**** TASK INPUTS
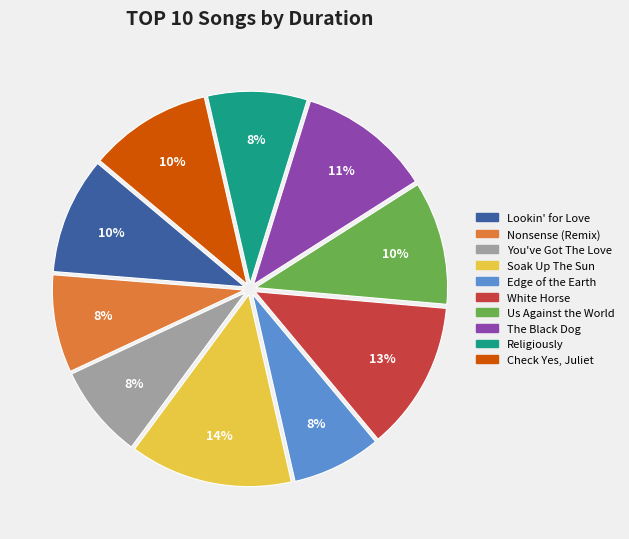

To the nearest percent, what is the combined percentage of Soak Up The Sun and You've Got The Love?

22%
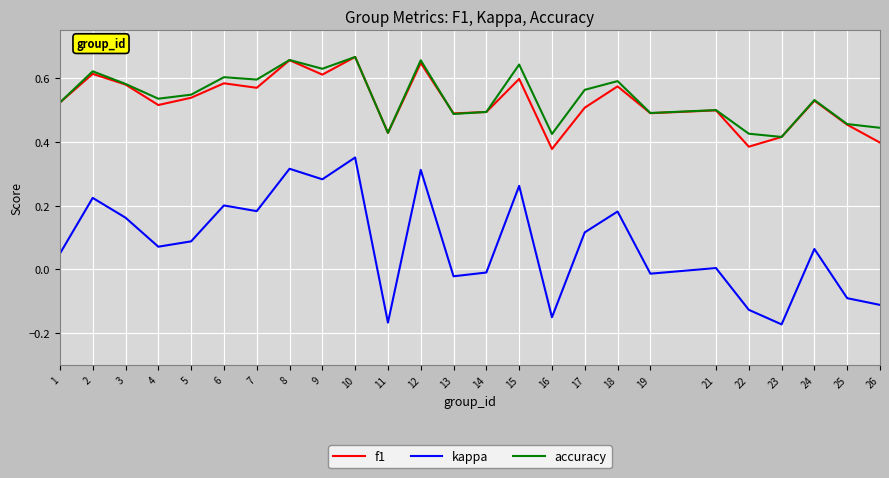

Is the value of f1 at 14 greater than the value of kappa at 8?

Yes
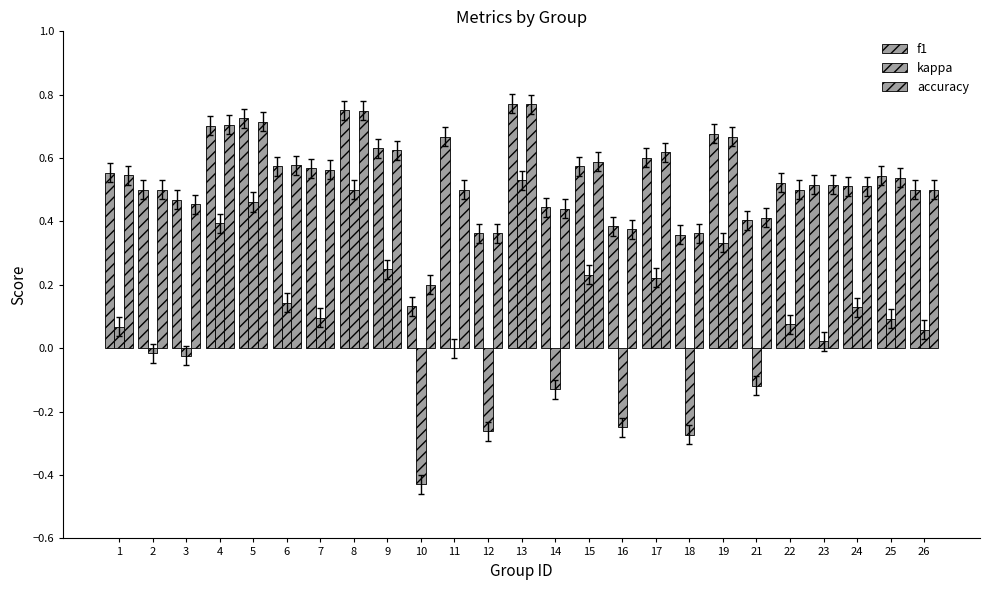

Which series changed the most between 14 and 19?

kappa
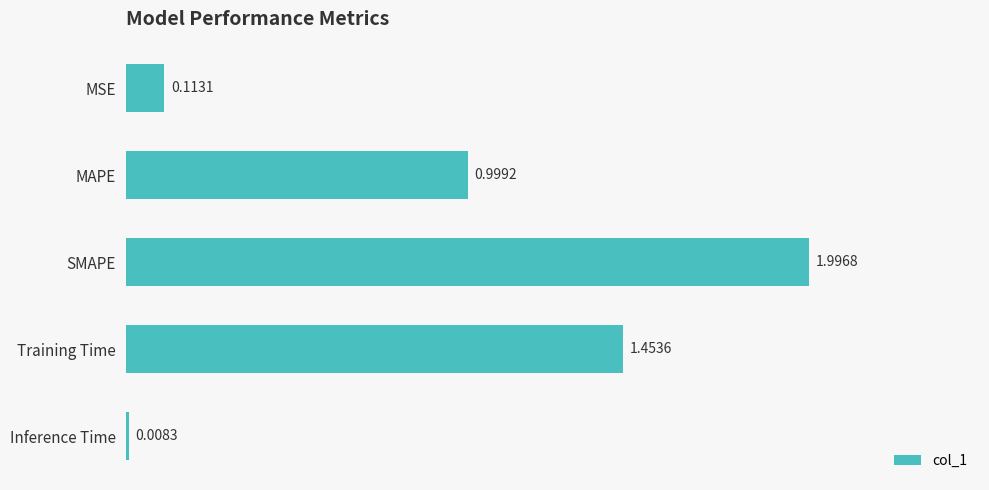

Rank the categories by value from lowest to highest.

Inference Time, MSE, MAPE, Training Time, SMAPE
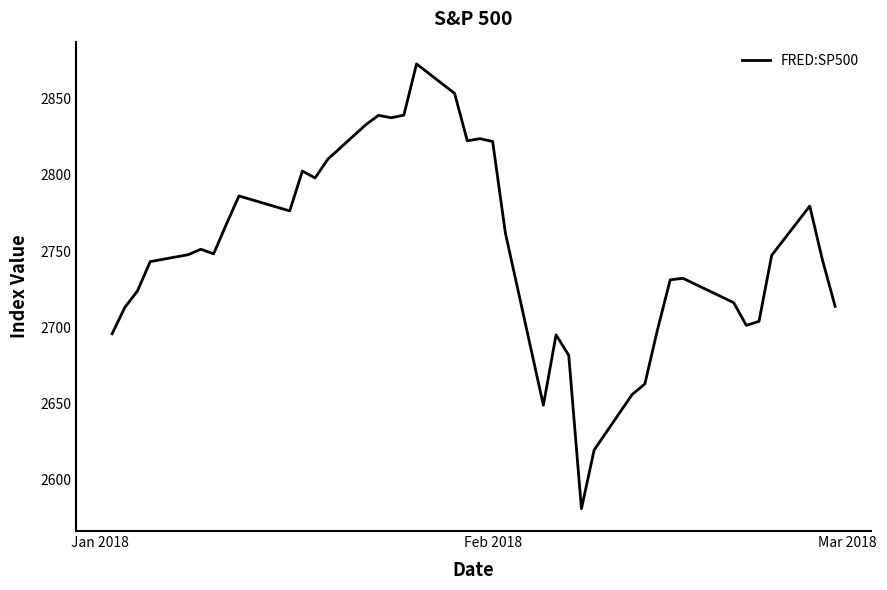

What is the difference between the maximum and minimum values?

291.9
********
* PROBLEM TO SOLVE
Identify each line above that contains the word "between" and copy those lines out in full.

* SOLVED EXERCISE
Which series changed the most between 14 and 19?
What is the difference between the maximum and minimum values?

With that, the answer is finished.